SPOKANE, Wash. - Built in 1917, the historic Post Street Bridge is due for an upgrade. The City of Spokane just recently award the progressive design build contract to a team made up of Kiewit Corp. and KPFF Consulting Engineers. Below is the city's article about the process and its effort to keep portions of the original design.
Just because we have to replace a 100-year-old bridge doesn't mean we can’t retain a piece of its historic character.
The design for the replacement of the Post Street Bridge in downtown Spokane includes plans to save the bridge’s notable concrete arches. The arches will be cleaned and sealed and incorporated into the new concrete bridge design. A rendering depicting the overall look of the bridge was released this week.

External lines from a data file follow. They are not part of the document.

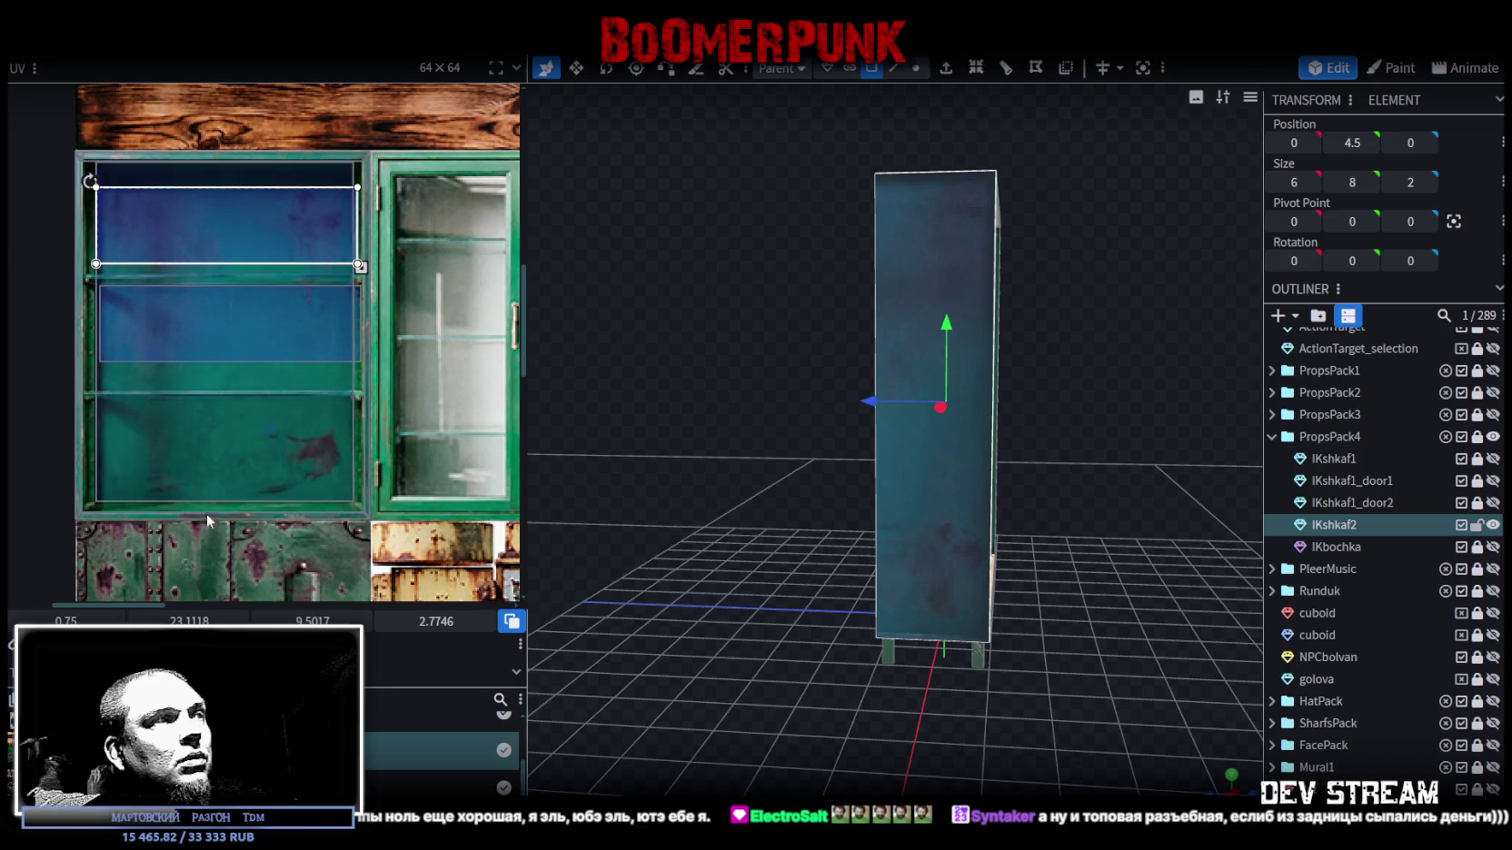
# - Select the bottom shelf's face from a front view of the cabinet
pyautogui.click(1134, 454)
pyautogui.moveTo(1134, 453)
pyautogui.mouseDown()
pyautogui.moveTo(969, 501)
pyautogui.moveTo(755, 502)
pyautogui.moveTo(948, 413)
pyautogui.mouseUp()
pyautogui.click(948, 416)
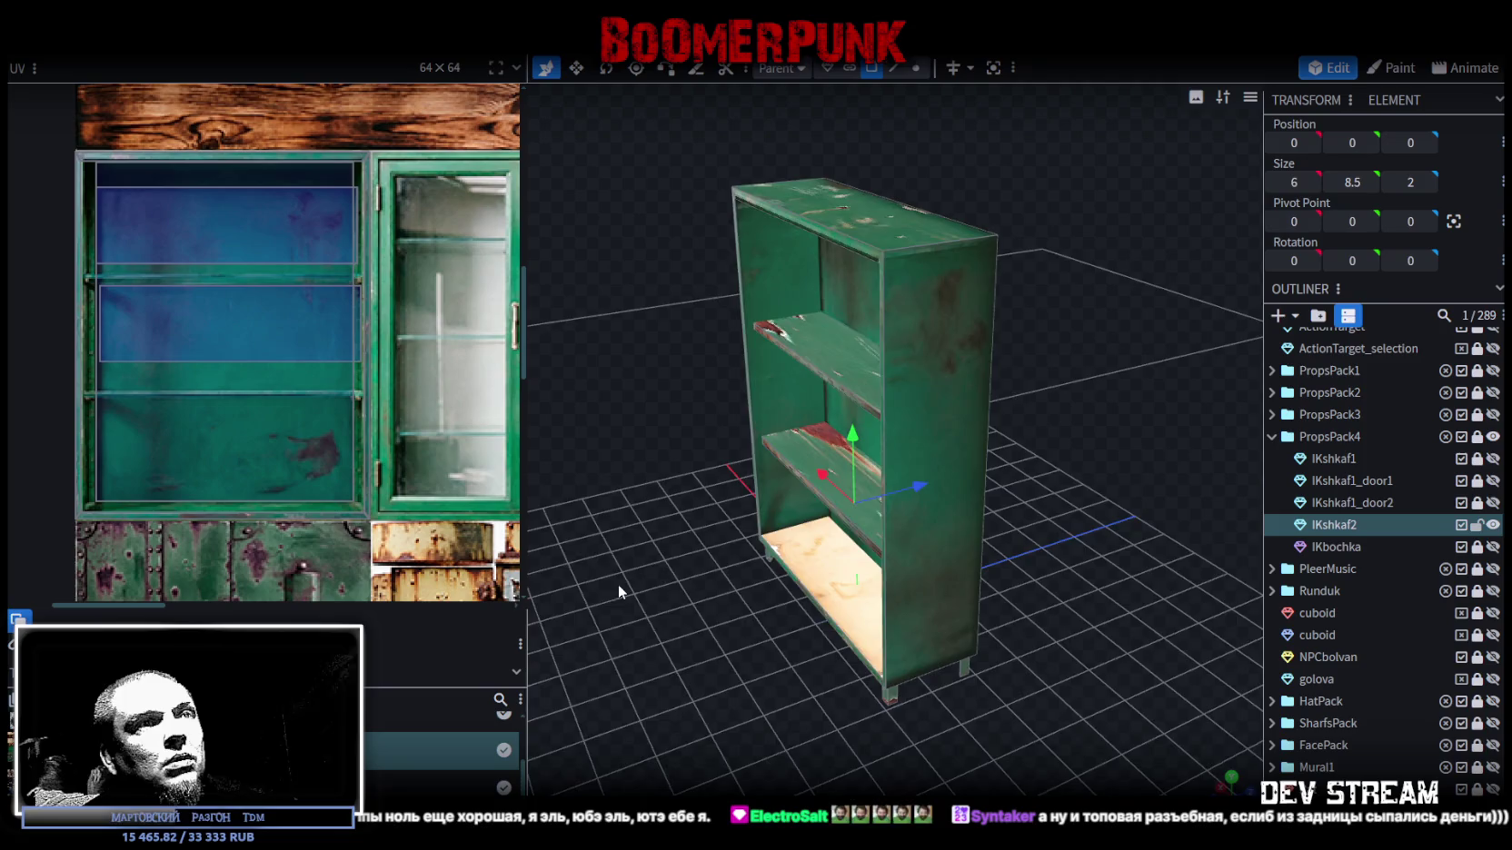
pyautogui.moveTo(625, 589); pyautogui.dragTo(912, 497)
pyautogui.click(924, 281)
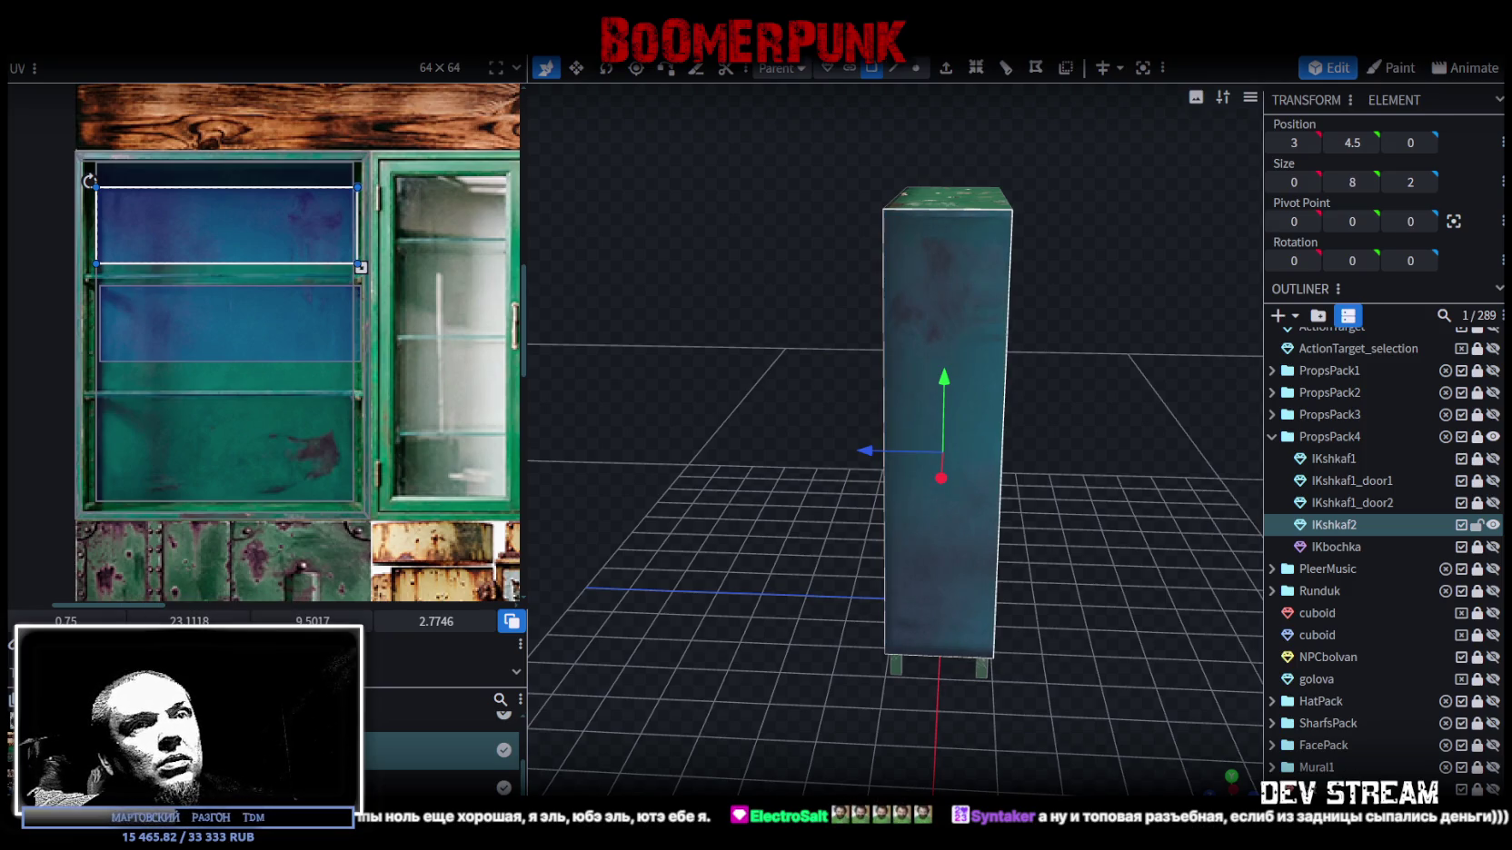
pyautogui.moveTo(772, 672)
pyautogui.mouseDown()
pyautogui.moveTo(866, 609)
pyautogui.moveTo(974, 278)
pyautogui.moveTo(1148, 503)
pyautogui.mouseUp()
pyautogui.click(866, 608)
pyautogui.scroll(-2, 323, 462)
pyautogui.scroll(-2, 336, 409)
pyautogui.scroll(-2, 349, 350)
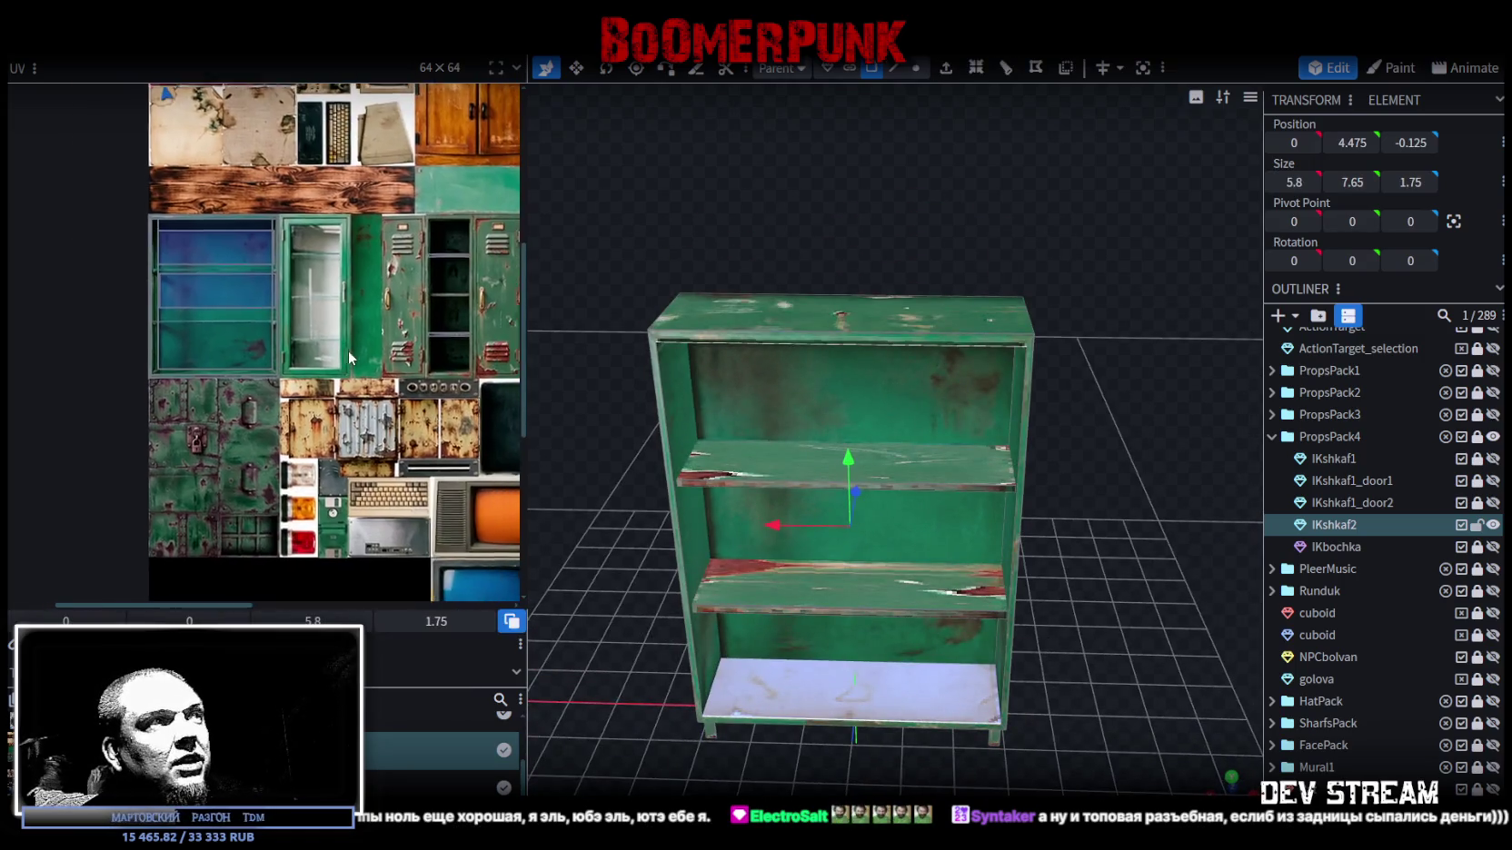
# - Move the bottom shelf face's UV onto the teal strip of the atlas
pyautogui.scroll(-2, 357, 354)
pyautogui.scroll(-2, 357, 354)
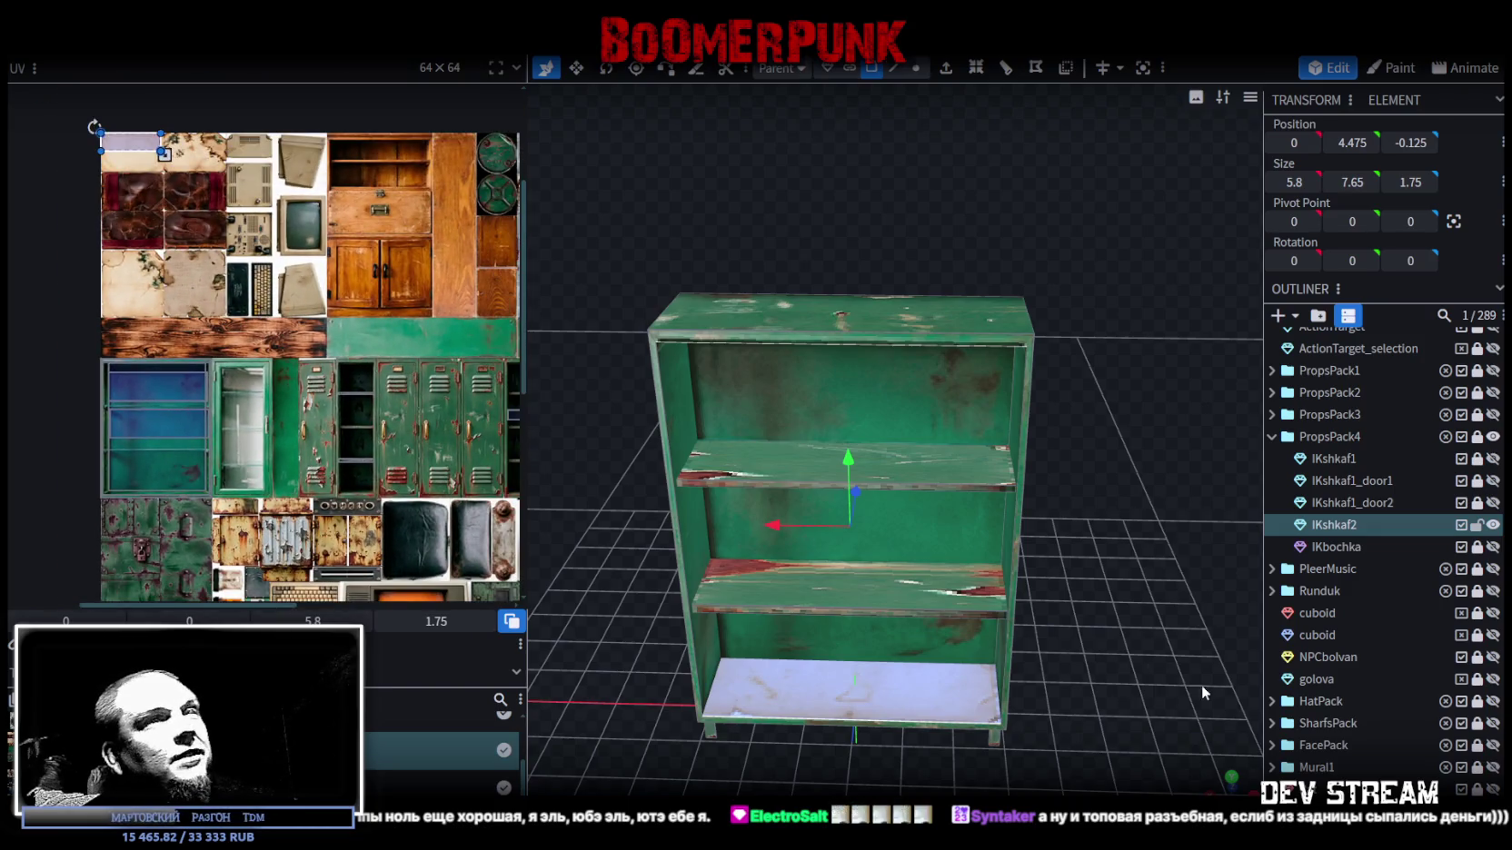
pyautogui.click(1230, 781)
pyautogui.moveTo(132, 141); pyautogui.dragTo(165, 458)
pyautogui.scroll(2, 165, 458)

While the structure type has been determined, the City will need the help of citizens to make additional decisions about the bridge. Later this summer, citizens will be asked to provide feedback on surface amenities and treatments for the bridge. We’ll also talk to nearby property and business owners about things like construction scheduling and detours.
The City is using an alternative construction delivery method to replace the Post Street Bridge, called Progressive Design Build. The approach replaces the traditional design-bid-build process used for most government public works projects. The process allows the City to select a team based on qualifications and then participate actively in a step-by-step design process. The approach allows for greater flexibility to reach a design for a more affordable price.
Last month, the City award the progressive design build contract to a team made up of Kiewit Corp. and KPFF Consulting Engineers.
The 333-foot-long Post Street Bridge was built in 1917 and widened in 1937. It is a reinforced concrete open spandrel deck arch bridge. The bridge carries a critical 54-inch sewer line.